Marbled White

Male Marbled White have these more pronounced monochrome colouration. Females are creamier or even sandy.

Species introduction

At a glance
Latin name: 
Melanargia galathea
Family: 
Fritillaries, Nymphalids and Browns
Family Latin name: 
NYMPHALIDAE
Category: 
Butterflies and moths

Species description

Species description

The black and white colouring of the Marbled White is distinctive. The brighter undersides of the wings are usually folded closed when the insect is feeding, like filigree netting that has a series of small eyes suspended in it. The darker, upper wing surfaces are therefore more tricky to catch a good sight of but, when you can, what you see could be brushwork from a painter's monochrome palette. These patterns pass in a blur because the Marbled White is fast, fluttering back and forth, searching out the best blooms, constantly evading you. Persistence is needed - and is rewarded, as the photographs here show.

Male Marbled Whites have these more pronounced monochrome colouration. Females are creamier or even sandy.

These butterflies are in the air from mid-June to mid-August and are a quintessential ingredient of a summer walk on the South Downs.

Larvae feed on Red Fescue grass, whilst more mature caterpillars feed on Sheep's Fescue, Cock's-foot, Tor-grass and Yorkshire Fog. In spite of the abundance of these grasses in the Cemetery, 2022 is the first year when the Marbled White has been spotted there. In June 2022, their numbers have been quite considerable.

Species photographs

Larger photograph(s) (click to magnify)

Details

Species family information

This is a large family containing many of our most colourful and familiar butterflies. Many are strong fliers, with a flapping flight interspersed with glides and swoops. The Fritillaries are predominantly orange with dark markings, and the Browns largely brown, but the Nymphalids have a range of colours.

Category information

The first members of the insect group Lepidoptera, commonly called the Butterflies and Moths, almost certainly evolved from the Trichoptera (Caddisflies), somewhere between 140 and 200 MYA (million years ago). This is supported by genetic comparisons of extant Trichoptera and Lepidoptera. The divergence took place on the Pangaea supercontinent, before it broke apart, and this explains why so many Lepidoptera groups are found on more than one continent. Lepidoptera fossils are known from the Paleocene, a time when flowering plants had already diversified, for the Lepidopteran groups had and still have a strong dependence on them. These fossils greatly resemble living counterparts. All Lepidoptera currently referred to as butterflies share a common ancestor with the Plume Moths (Pterophoridae). Further genetic lines of moths developed, so ‘butterflies’ are not really a distinct group from moths at all, and the words ‘butterfly’ and ‘moth’ have no biological distinction. Biologically speaking all ‘butterflies’ are in fact moths, so the Lepidoptera should simply be referred to as the Moths. All ‘butterflies’ happen to be day-flying, but so are some moths, although the majority of the latter in the British Isles are nocturnal.

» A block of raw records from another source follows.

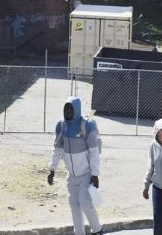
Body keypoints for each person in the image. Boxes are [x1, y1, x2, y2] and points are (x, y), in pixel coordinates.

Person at [46, 96, 104, 235]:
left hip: (86, 173)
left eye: (71, 108)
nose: (68, 111)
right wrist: (52, 169)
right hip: (71, 175)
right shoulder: (61, 125)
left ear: (77, 109)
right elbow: (58, 149)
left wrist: (95, 174)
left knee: (85, 203)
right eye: (66, 108)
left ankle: (97, 230)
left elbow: (94, 151)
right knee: (74, 206)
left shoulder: (87, 125)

Lepidopterans have a 4-stage metamorphosis, egg, larva, pupa, and adult. As adults their life-span is short, from a few days for the Common Blue to ten months or more for the Brimstone and Peacock. They use their senses of smell and taste to locate and identify the correct caterpillar food plant on which to lay their eggs. Depending on the species resident butterflies can overwinter as any of the four metamorphic stages. Those that cannot overwinter will migrate here from the south, breed, and then die or return.

We have fewer than 70 butterflies, but many hundreds of other moths, some day-flying, most nocturnal. Warm, still days are the best days to observe day-flying moths; you can gently tap leaves and flowers to reveal more. The best way to study the nocturnal moths is by using a mercury vapour moth-trap in the summer months.

The word ‘butterfly’ probably comes from the yellow Brimstone. Butterflies in folklore, arising as they do from caterpillars, are symbolic of transformation, renewal, and rebirth. They are also equated with the human soul, either as the souls of the departed, or as the souls of babies yet to be born. The Greek word for butterfly is ‘psyche’. Stillborn babies were thought to turn into butterflies after burial. The butterfly is a popular motif in art and jewellery, and in literature is well known in its caterpillar form, such as in Alice in Wonderland, and in Eric Carle’s children’s book ‘The Very Hungry Caterpillar’.

If three butterflies are seen together it is an omen of misfortune. If the first butterfly seen in the year is white you will eat white bread for the rest of the year. This was welcomed because white bread used to be the most expensive. Thus, if the first butterfly seen in the year was brown then the unlucky observer would eat common or garden brown bread for the rest of the year. Sadly, it was considered good luck to kill the first butterfly seen in the year. A butterfly seen flying at night is a death omen.